If the sickest of all of us are being tested--would you be surprised to see increasing death rates? What about deaths not attributed to confirmed cases but likely due to COVID-19? Are we testing the dead? What if the death occurs before the test results have been returned? How are co-morbidities being attributed on death certificates?
What about false negatives? We have an expanded pool of professionals applying swabs to nasal passages and throats--how are individuals previously tested as negative but now positive counted? How will home-testing impact the sensitivity and specificity of testing?
What methods are used to smooth the data so we can capture trends?
Logarithmic scales allow comparisons between populations--many have opinions on this but I think it reflects the exponential viral growth. Yes, you might miss the overall magnitude of the problem without the s-curve but when we have R-naught driving the spread of disease--I think log scale--as long as it is clearly defined, is helpful and relevant.
Data models can be useful but the media rarely provides the limitations of the chosen models or highlights the uncertainty.

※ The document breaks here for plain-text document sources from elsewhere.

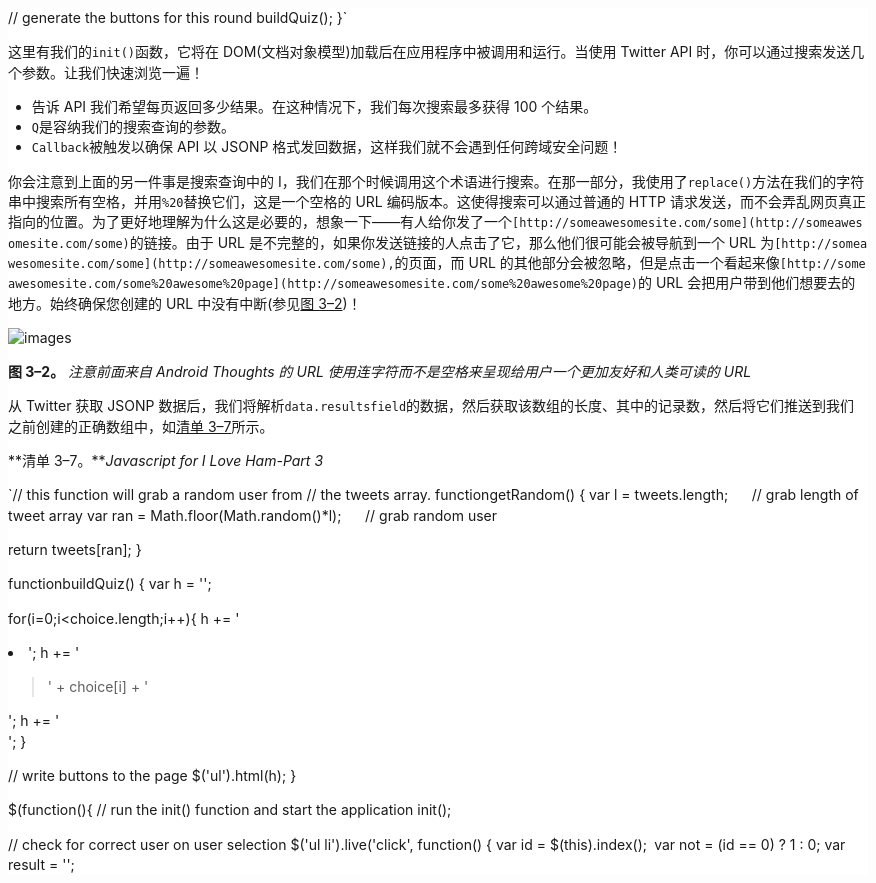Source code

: // generate the buttons for this round
buildQuiz();
}`

这里有我们的`init()`函数，它将在 DOM(文档对象模型)加载后在应用程序中被调用和运行。当使用 Twitter API 时，你可以通过搜索发送几个参数。让我们快速浏览一遍！

*   告诉 API 我们希望每页返回多少结果。在这种情况下，我们每次搜索最多获得 100 个结果。
*   `Q`是容纳我们的搜索查询的参数。
*   `Callback`被触发以确保 API 以 JSONP 格式发回数据，这样我们就不会遇到任何跨域安全问题！

你会注意到上面的另一件事是搜索查询中的 I，我们在那个时候调用这个术语进行搜索。在那一部分，我使用了`replace()`方法在我们的字符串中搜索所有空格，并用`%20`替换它们，这是一个空格的 URL 编码版本。这使得搜索可以通过普通的 HTTP 请求发送，而不会弄乱网页真正指向的位置。为了更好地理解为什么这是必要的，想象一下——有人给你发了一个`[http://someawesomesite.com/some](http://someawesomesite.com/some)`的链接。由于 URL 是不完整的，如果你发送链接的人点击了它，那么他们很可能会被导航到一个 URL 为`[http://someawesomesite.com/some](http://someawesomesite.com/some),`的页面，而 URL 的其他部分会被忽略，但是点击一个看起来像`[http://someawesomesite.com/some%20awesome%20page](http://someawesomesite.com/some%20awesome%20page)`的 URL 会把用户带到他们想要去的地方。始终确保您创建的 URL 中没有中断(参见[图 3–2](#fig_3_2))！

![images](images/9781430239574_Fig03-02.jpg)

**图 3–2。** *注意前面来自 Android Thoughts 的 URL 使用连字符而不是空格来呈现给用户一个更加友好和人类可读的 URL*

从 Twitter 获取 JSONP 数据后，我们将解析`data.resultsfield`的数据，然后获取该数组的长度、其中的记录数，然后将它们推送到我们之前创建的正确数组中，如[清单 3–7](#list_3_7)所示。

**清单 3–7。***Javascript for I Love Ham-Part 3*

`// this function will grab a random user from
// the tweets array.
functiongetRandom() {
var l = tweets.length;      // grab length of tweet array
var ran = Math.floor(Math.random()*l);      // grab random user

return tweets[ran];
}

functionbuildQuiz() {
var h = '';

for(i=0;i<choice.length;i++){
h += '<li>';
h += '  <blockquote>' + choice[i] + '</blockquote>';
h += '</li>';
}

// write buttons to the page
$('ul').html(h);
}

$(function(){
// run the init() function and start the application
init();

// check for correct user on user selection
$('ul li').live('click', function() {
var id = $(this).index();` `var not = (id == 0) ? 1 : 0;
var result = '';

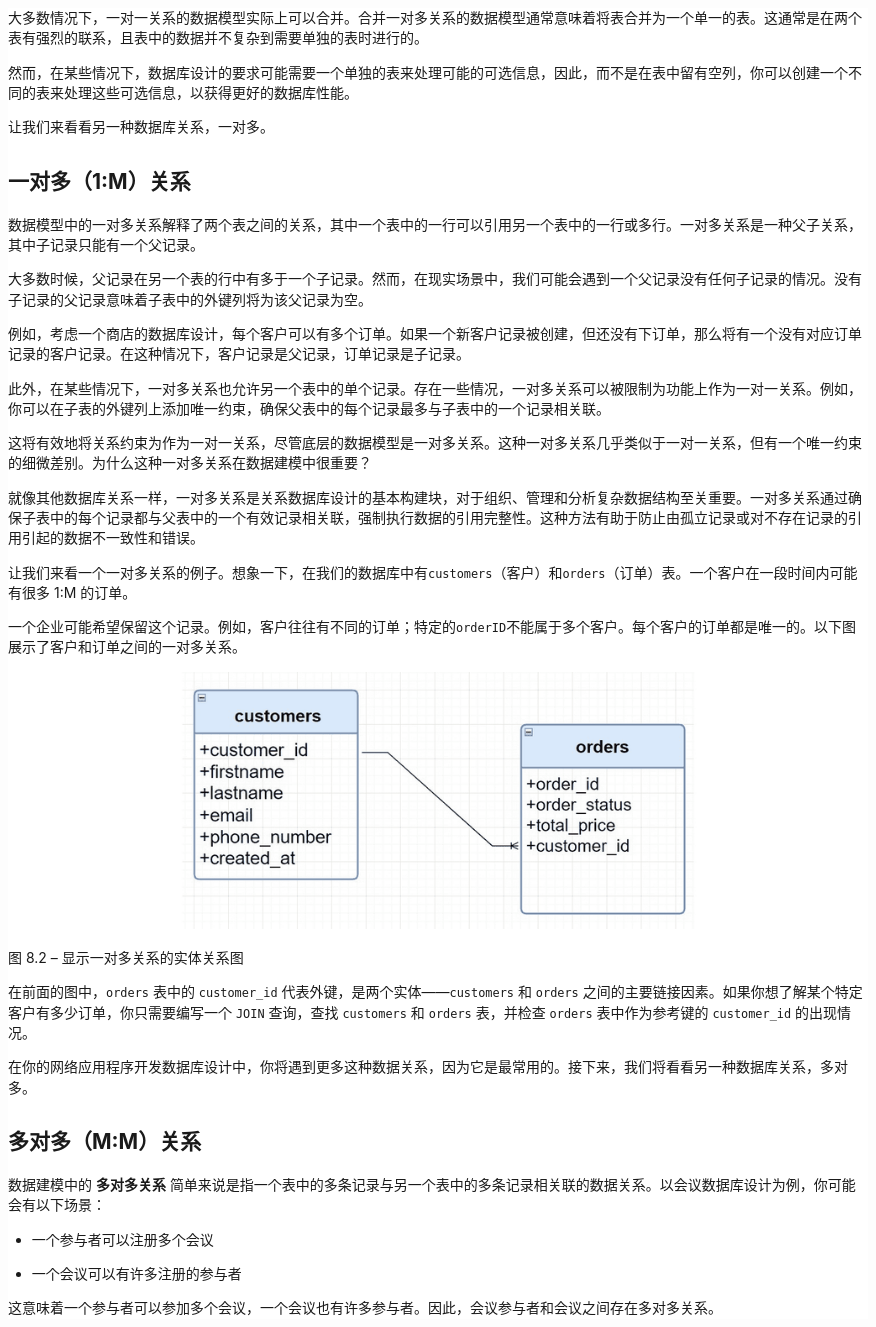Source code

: 大多数情况下，一对一关系的数据模型实际上可以合并。合并一对多关系的数据模型通常意味着将表合并为一个单一的表。这通常是在两个表有强烈的联系，且表中的数据并不复杂到需要单独的表时进行的。

然而，在某些情况下，数据库设计的要求可能需要一个单独的表来处理可能的可选信息，因此，而不是在表中留有空列，你可以创建一个不同的表来处理这些可选信息，以获得更好的数据库性能。

让我们来看看另一种数据库关系，一对多。

## 一对多（1:M）关系

数据模型中的一对多关系解释了两个表之间的关系，其中一个表中的一行可以引用另一个表中的一行或多行。一对多关系是一种父子关系，其中子记录只能有一个父记录。

大多数时候，父记录在另一个表的行中有多于一个子记录。然而，在现实场景中，我们可能会遇到一个父记录没有任何子记录的情况。没有子记录的父记录意味着子表中的外键列将为该父记录为空。

例如，考虑一个商店的数据库设计，每个客户可以有多个订单。如果一个新客户记录被创建，但还没有下订单，那么将有一个没有对应订单记录的客户记录。在这种情况下，客户记录是父记录，订单记录是子记录。

此外，在某些情况下，一对多关系也允许另一个表中的单个记录。存在一些情况，一对多关系可以被限制为功能上作为一对一关系。例如，你可以在子表的外键列上添加唯一约束，确保父表中的每个记录最多与子表中的一个记录相关联。

这将有效地将关系约束为作为一对一关系，尽管底层的数据模型是一对多关系。这种一对多关系几乎类似于一对一关系，但有一个唯一约束的细微差别。为什么这种一对多关系在数据建模中很重要？

就像其他数据库关系一样，一对多关系是关系数据库设计的基本构建块，对于组织、管理和分析复杂数据结构至关重要。一对多关系通过确保子表中的每个记录都与父表中的一个有效记录相关联，强制执行数据的引用完整性。这种方法有助于防止由孤立记录或对不存在记录的引用引起的数据不一致性和错误。

让我们来看一个一对多关系的例子。想象一下，在我们的数据库中有`customers`（客户）和`orders`（订单）表。一个客户在一段时间内可能有很多 1:M 的订单。

一个企业可能希望保留这个记录。例如，客户往往有不同的订单；特定的`orderID`不能属于多个客户。每个客户的订单都是唯一的。以下图展示了客户和订单之间的一对多关系。

![图 8.2 – 显示一对多关系的实体关系图](img/Figure_8.2_B18554.jpg)

图 8.2 – 显示一对多关系的实体关系图

在前面的图中，`orders` 表中的 `customer_id` 代表外键，是两个实体——`customers` 和 `orders` 之间的主要链接因素。如果你想了解某个特定客户有多少订单，你只需要编写一个 `JOIN` 查询，查找 `customers` 和 `orders` 表，并检查 `orders` 表中作为参考键的 `customer_id` 的出现情况。

在你的网络应用程序开发数据库设计中，你将遇到更多这种数据关系，因为它是最常用的。接下来，我们将看看另一种数据库关系，多对多。

## 多对多（M:M）关系

数据建模中的 **多对多关系** 简单来说是指一个表中的多条记录与另一个表中的多条记录相关联的数据关系。以会议数据库设计为例，你可能会有以下场景：

+   一个参与者可以注册多个会议

+   一个会议可以有许多注册的参与者

这意味着一个参与者可以参加多个会议，一个会议也有许多参与者。因此，会议参与者和会议之间存在多对多关系。
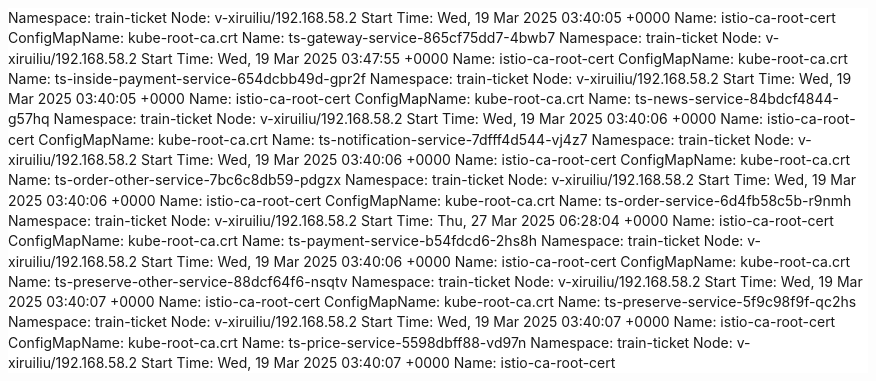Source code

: Namespace:        train-ticket
Node:             v-xiruiliu/192.168.58.2
Start Time:       Wed, 19 Mar 2025 03:40:05 +0000
    Name:      istio-ca-root-cert
    ConfigMapName:           kube-root-ca.crt
Name:             ts-gateway-service-865cf75dd7-4bwb7
Namespace:        train-ticket
Node:             v-xiruiliu/192.168.58.2
Start Time:       Wed, 19 Mar 2025 03:47:55 +0000
    Name:      istio-ca-root-cert
    ConfigMapName:           kube-root-ca.crt
Name:             ts-inside-payment-service-654dcbb49d-gpr2f
Namespace:        train-ticket
Node:             v-xiruiliu/192.168.58.2
Start Time:       Wed, 19 Mar 2025 03:40:05 +0000
    Name:      istio-ca-root-cert
    ConfigMapName:           kube-root-ca.crt
Name:             ts-news-service-84bdcf4844-g57hq
Namespace:        train-ticket
Node:             v-xiruiliu/192.168.58.2
Start Time:       Wed, 19 Mar 2025 03:40:06 +0000
    Name:      istio-ca-root-cert
    ConfigMapName:           kube-root-ca.crt
Name:             ts-notification-service-7dfff4d544-vj4z7
Namespace:        train-ticket
Node:             v-xiruiliu/192.168.58.2
Start Time:       Wed, 19 Mar 2025 03:40:06 +0000
    Name:      istio-ca-root-cert
    ConfigMapName:           kube-root-ca.crt
Name:             ts-order-other-service-7bc6c8db59-pdgzx
Namespace:        train-ticket
Node:             v-xiruiliu/192.168.58.2
Start Time:       Wed, 19 Mar 2025 03:40:06 +0000
    Name:      istio-ca-root-cert
    ConfigMapName:           kube-root-ca.crt
Name:             ts-order-service-6d4fb58c5b-r9nmh
Namespace:        train-ticket
Node:             v-xiruiliu/192.168.58.2
Start Time:       Thu, 27 Mar 2025 06:28:04 +0000
    Name:      istio-ca-root-cert
    ConfigMapName:           kube-root-ca.crt
Name:             ts-payment-service-b54fdcd6-2hs8h
Namespace:        train-ticket
Node:             v-xiruiliu/192.168.58.2
Start Time:       Wed, 19 Mar 2025 03:40:06 +0000
    Name:      istio-ca-root-cert
    ConfigMapName:           kube-root-ca.crt
Name:             ts-preserve-other-service-88dcf64f6-nsqtv
Namespace:        train-ticket
Node:             v-xiruiliu/192.168.58.2
Start Time:       Wed, 19 Mar 2025 03:40:07 +0000
    Name:      istio-ca-root-cert
    ConfigMapName:           kube-root-ca.crt
Name:             ts-preserve-service-5f9c98f9f-qc2hs
Namespace:        train-ticket
Node:             v-xiruiliu/192.168.58.2
Start Time:       Wed, 19 Mar 2025 03:40:07 +0000
    Name:      istio-ca-root-cert
    ConfigMapName:           kube-root-ca.crt
Name:             ts-price-service-5598dbff88-vd97n
Namespace:        train-ticket
Node:             v-xiruiliu/192.168.58.2
Start Time:       Wed, 19 Mar 2025 03:40:07 +0000
    Name:      istio-ca-root-cert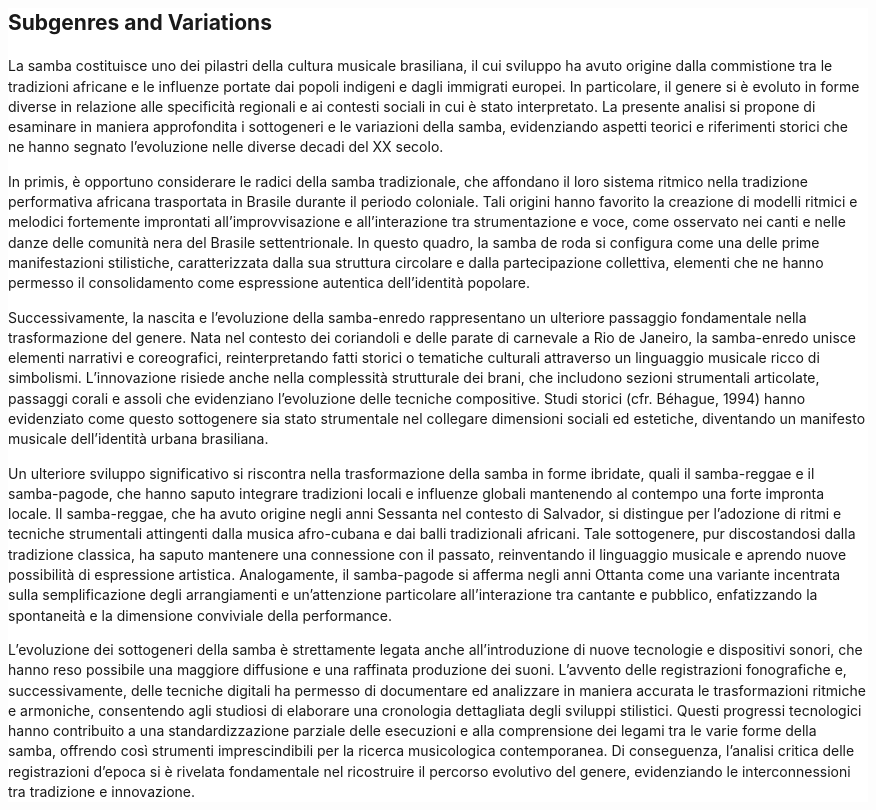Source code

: ## Subgenres and Variations

La samba costituisce uno dei pilastri della cultura musicale brasiliana, il cui sviluppo ha avuto
origine dalla commistione tra le tradizioni africane e le influenze portate dai popoli indigeni e
dagli immigrati europei. In particolare, il genere si è evoluto in forme diverse in relazione alle
specificità regionali e ai contesti sociali in cui è stato interpretato. La presente analisi si
propone di esaminare in maniera approfondita i sottogeneri e le variazioni della samba, evidenziando
aspetti teorici e riferimenti storici che ne hanno segnato l’evoluzione nelle diverse decadi del XX
secolo.

In primis, è opportuno considerare le radici della samba tradizionale, che affondano il loro sistema
ritmico nella tradizione performativa africana trasportata in Brasile durante il periodo coloniale.
Tali origini hanno favorito la creazione di modelli ritmici e melodici fortemente improntati
all’improvvisazione e all’interazione tra strumentazione e voce, come osservato nei canti e nelle
danze delle comunità nera del Brasile settentrionale. In questo quadro, la samba de roda si
configura come una delle prime manifestazioni stilistiche, caratterizzata dalla sua struttura
circolare e dalla partecipazione collettiva, elementi che ne hanno permesso il consolidamento come
espressione autentica dell’identità popolare.

Successivamente, la nascita e l’evoluzione della samba-enredo rappresentano un ulteriore passaggio
fondamentale nella trasformazione del genere. Nata nel contesto dei coriandoli e delle parate di
carnevale a Rio de Janeiro, la samba-enredo unisce elementi narrativi e coreografici,
reinterpretando fatti storici o tematiche culturali attraverso un linguaggio musicale ricco di
simbolismi. L’innovazione risiede anche nella complessità strutturale dei brani, che includono
sezioni strumentali articolate, passaggi corali e assoli che evidenziano l’evoluzione delle tecniche
compositive. Studi storici (cfr. Béhague, 1994) hanno evidenziato come questo sottogenere sia stato
strumentale nel collegare dimensioni sociali ed estetiche, diventando un manifesto musicale
dell’identità urbana brasiliana.

Un ulteriore sviluppo significativo si riscontra nella trasformazione della samba in forme ibridate,
quali il samba-reggae e il samba-pagode, che hanno saputo integrare tradizioni locali e influenze
globali mantenendo al contempo una forte impronta locale. Il samba-reggae, che ha avuto origine
negli anni Sessanta nel contesto di Salvador, si distingue per l’adozione di ritmi e tecniche
strumentali attingenti dalla musica afro-cubana e dai balli tradizionali africani. Tale sottogenere,
pur discostandosi dalla tradizione classica, ha saputo mantenere una connessione con il passato,
reinventando il linguaggio musicale e aprendo nuove possibilità di espressione artistica.
Analogamente, il samba-pagode si afferma negli anni Ottanta come una variante incentrata sulla
semplificazione degli arrangiamenti e un’attenzione particolare all’interazione tra cantante e
pubblico, enfatizzando la spontaneità e la dimensione conviviale della performance.

L’evoluzione dei sottogeneri della samba è strettamente legata anche all’introduzione di nuove
tecnologie e dispositivi sonori, che hanno reso possibile una maggiore diffusione e una raffinata
produzione dei suoni. L’avvento delle registrazioni fonografiche e, successivamente, delle tecniche
digitali ha permesso di documentare ed analizzare in maniera accurata le trasformazioni ritmiche e
armoniche, consentendo agli studiosi di elaborare una cronologia dettagliata degli sviluppi
stilistici. Questi progressi tecnologici hanno contribuito a una standardizzazione parziale delle
esecuzioni e alla comprensione dei legami tra le varie forme della samba, offrendo così strumenti
imprescindibili per la ricerca musicologica contemporanea. Di conseguenza, l’analisi critica delle
registrazioni d’epoca si è rivelata fondamentale nel ricostruire il percorso evolutivo del genere,
evidenziando le interconnessioni tra tradizione e innovazione.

The science behind antibody testing is beyond this discussion but I suggest you listen to this quick tutorial by Peter Attia MD. His podcast is one of only a few resources I read or listen to regularly about COVID-19.
Most of the big, attention-grabbing illustrations of data science in action are data-driven. But if theory-driven models can be wrong, data-driven models can be fragile. By definition they are based on relationships observed within the data which are currently available, and if those data have been chosen by some unrepresentative process, or if they were collected from a non-stationary world, then their predictions or actions based on the models may go awry.--David Hand, What is the purpose of statistical modeling?